Phillips, a Christian baker who runs Masterpiece Cakeshop in Colorado, was thrust into the spotlight in 2017 for declining to make a cake for a same-sex wedding. The Colorado Civil Rights Commission claimed Phillips’ decision violated the First Amendment.

The Supreme Court in 2018 rejected the state’s decision.

“Still, the delicate question of when the free exercise of his religion must yield to an otherwise valid exercise of state power needed to be determined in an adjudication in which religious hostility on the part of the State itself would not be a factor in the balance the State sought to reach,” Justice Anthony Kennedy said on behalf of the court. “That requirement, however, was not met here. When the Colorado Civil Rights Commission considered this case, it did not do so with the religious neutrality that the Constitution requires.”
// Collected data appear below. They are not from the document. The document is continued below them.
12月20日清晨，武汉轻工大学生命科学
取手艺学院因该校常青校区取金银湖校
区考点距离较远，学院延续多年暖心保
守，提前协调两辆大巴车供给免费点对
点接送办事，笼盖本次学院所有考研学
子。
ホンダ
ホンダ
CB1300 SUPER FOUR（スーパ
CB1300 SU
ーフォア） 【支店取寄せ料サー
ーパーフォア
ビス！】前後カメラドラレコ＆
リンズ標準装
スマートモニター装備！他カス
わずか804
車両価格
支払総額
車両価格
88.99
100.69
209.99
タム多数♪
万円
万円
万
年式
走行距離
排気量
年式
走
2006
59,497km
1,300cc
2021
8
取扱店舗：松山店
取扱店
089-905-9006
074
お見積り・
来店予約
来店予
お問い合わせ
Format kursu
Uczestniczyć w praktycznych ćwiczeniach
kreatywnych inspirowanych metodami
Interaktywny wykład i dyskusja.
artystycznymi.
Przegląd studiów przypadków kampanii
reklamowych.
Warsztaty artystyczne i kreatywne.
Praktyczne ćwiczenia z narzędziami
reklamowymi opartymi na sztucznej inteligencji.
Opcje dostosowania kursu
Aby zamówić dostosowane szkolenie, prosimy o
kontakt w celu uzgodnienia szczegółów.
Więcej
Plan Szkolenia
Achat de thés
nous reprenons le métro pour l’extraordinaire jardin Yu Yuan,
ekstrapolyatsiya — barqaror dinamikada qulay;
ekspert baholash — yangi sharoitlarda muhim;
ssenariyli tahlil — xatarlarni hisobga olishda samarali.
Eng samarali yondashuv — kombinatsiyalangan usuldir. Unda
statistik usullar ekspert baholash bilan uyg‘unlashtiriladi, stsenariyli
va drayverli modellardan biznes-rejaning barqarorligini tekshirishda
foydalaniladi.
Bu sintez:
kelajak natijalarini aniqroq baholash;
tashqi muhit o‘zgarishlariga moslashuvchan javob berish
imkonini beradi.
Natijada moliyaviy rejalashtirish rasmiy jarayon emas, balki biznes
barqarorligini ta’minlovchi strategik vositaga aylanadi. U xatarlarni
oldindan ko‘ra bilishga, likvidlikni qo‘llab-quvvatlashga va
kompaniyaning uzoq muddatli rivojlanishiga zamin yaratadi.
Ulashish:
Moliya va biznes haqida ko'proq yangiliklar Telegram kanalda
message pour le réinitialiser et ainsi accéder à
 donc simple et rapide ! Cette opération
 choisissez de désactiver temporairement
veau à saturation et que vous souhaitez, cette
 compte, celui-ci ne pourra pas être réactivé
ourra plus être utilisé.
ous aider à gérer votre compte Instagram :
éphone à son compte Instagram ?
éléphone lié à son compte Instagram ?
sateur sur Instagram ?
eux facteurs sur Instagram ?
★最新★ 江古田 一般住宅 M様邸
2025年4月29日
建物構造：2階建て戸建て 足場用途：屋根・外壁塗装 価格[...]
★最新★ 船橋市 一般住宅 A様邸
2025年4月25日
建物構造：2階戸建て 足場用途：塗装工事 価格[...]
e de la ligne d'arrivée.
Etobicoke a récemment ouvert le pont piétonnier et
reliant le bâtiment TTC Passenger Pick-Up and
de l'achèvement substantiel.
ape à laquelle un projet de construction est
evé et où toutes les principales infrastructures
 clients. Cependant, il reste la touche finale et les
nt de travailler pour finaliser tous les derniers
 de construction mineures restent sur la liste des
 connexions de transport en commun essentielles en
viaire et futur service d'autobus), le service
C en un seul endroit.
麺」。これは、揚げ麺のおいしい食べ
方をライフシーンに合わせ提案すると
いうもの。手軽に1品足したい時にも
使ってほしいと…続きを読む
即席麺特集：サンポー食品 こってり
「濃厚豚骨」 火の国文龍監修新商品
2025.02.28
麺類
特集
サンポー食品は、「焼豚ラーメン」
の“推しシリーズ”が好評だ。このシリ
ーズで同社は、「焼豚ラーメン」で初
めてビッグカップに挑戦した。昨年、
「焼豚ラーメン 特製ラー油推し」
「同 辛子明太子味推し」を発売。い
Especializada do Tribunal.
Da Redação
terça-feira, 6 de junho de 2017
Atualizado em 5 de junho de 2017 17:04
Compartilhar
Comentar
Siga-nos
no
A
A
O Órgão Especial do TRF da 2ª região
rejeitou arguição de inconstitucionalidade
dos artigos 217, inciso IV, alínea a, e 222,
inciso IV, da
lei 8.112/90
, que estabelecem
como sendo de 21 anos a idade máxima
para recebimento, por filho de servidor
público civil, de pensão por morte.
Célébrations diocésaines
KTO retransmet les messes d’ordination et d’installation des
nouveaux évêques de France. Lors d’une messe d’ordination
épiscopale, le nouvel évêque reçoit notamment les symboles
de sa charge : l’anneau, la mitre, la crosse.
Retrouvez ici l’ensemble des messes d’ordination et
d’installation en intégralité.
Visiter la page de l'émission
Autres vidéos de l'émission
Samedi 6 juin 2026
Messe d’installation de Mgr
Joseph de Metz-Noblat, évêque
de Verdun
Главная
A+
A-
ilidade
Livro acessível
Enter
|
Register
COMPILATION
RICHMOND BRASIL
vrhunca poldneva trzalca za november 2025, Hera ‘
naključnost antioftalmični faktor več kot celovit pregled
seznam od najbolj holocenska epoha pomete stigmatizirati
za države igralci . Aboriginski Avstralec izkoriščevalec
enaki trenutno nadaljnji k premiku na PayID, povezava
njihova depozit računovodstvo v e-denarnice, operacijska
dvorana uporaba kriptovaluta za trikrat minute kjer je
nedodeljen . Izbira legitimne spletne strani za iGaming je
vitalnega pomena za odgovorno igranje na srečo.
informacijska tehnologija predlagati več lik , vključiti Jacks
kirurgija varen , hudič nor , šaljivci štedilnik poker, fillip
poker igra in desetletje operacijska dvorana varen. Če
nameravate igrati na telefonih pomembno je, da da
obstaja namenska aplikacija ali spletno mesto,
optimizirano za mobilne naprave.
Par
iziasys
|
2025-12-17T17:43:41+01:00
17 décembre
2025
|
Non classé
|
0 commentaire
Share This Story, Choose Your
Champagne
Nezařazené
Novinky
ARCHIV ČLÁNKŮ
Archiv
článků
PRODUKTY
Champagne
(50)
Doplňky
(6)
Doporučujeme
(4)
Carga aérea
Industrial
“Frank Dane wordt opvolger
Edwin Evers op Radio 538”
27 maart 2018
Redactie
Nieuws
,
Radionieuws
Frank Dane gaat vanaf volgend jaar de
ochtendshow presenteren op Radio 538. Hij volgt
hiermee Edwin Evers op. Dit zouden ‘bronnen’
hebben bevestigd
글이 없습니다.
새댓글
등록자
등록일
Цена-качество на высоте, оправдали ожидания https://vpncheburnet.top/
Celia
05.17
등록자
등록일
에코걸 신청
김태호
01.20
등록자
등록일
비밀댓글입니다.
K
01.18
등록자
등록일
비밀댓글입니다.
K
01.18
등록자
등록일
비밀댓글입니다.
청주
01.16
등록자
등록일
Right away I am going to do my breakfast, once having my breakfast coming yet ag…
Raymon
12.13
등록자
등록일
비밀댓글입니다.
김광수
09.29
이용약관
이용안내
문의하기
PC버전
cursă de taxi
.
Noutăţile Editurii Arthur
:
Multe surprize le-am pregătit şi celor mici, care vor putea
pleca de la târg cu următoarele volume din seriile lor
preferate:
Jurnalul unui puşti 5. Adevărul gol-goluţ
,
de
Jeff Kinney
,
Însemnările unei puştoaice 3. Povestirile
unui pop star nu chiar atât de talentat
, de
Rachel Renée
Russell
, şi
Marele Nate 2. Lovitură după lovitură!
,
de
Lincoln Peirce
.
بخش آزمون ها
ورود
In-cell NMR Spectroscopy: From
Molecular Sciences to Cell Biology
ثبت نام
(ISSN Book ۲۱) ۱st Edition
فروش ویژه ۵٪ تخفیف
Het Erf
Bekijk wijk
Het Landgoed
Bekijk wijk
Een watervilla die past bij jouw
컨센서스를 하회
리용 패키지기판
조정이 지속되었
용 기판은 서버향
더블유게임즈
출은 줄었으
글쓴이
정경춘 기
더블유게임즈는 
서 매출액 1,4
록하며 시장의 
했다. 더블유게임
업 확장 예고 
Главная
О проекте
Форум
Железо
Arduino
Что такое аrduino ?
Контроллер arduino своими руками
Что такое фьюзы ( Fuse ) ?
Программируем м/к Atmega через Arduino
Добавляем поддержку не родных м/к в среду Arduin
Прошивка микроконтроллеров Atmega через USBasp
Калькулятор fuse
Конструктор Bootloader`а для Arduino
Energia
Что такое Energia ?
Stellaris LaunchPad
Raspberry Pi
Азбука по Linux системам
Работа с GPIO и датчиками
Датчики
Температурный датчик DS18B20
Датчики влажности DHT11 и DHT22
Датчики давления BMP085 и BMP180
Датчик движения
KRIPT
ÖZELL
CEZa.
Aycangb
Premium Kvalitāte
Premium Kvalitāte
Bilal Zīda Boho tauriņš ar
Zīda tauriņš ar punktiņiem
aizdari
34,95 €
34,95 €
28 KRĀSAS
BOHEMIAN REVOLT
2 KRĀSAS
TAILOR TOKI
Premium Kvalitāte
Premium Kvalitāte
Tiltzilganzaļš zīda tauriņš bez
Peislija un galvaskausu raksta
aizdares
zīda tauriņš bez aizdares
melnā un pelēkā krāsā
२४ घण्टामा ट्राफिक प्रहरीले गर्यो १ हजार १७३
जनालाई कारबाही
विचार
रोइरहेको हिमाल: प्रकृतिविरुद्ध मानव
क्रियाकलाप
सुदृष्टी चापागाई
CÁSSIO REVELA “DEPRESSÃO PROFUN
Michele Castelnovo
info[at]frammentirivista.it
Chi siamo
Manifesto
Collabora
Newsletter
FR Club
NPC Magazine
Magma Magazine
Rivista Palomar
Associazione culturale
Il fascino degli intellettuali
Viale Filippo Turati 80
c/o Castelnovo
In 2018, Phillips was asked to create a cake celebrating a gender transition, and he refused. Once again, the Colorado Civil Rights Commission filed a lawsuit against Phillips.

According to ADF:

One of the commissioners called Jack a “hater” on social media. And two other commissioners voiced their support for comments that a previous commissioner, Diann Rice, made in 2015. Those comments, which the U.S. Supreme Court sternly condemned in its ruling in favor of Jack, called religious freedom “a despicable piece of rhetoric.” The evidence of anti-religious hostility is so strong that in a discussion with a Colorado state legislator just a few months ago, one of the Commission’s own members expressed the belief that “there is anti-religious bias on the Commission.”

State officials said they tossed out the lawsuit because both sides “agreed it was not in anyone’s best interest to move forward with these cases.

“The larger constitutional issues might well be decided down the road, but these cases will not be the vehicle for resolving them. Equal justice for all will continue to be a core value that we will uphold as we enforce our state’s and nation’s civil rights laws,” said Colorado Attorney General Phil Weiser. Weiser’s office represents the commission and the director of the Colorado Civil Rights Division.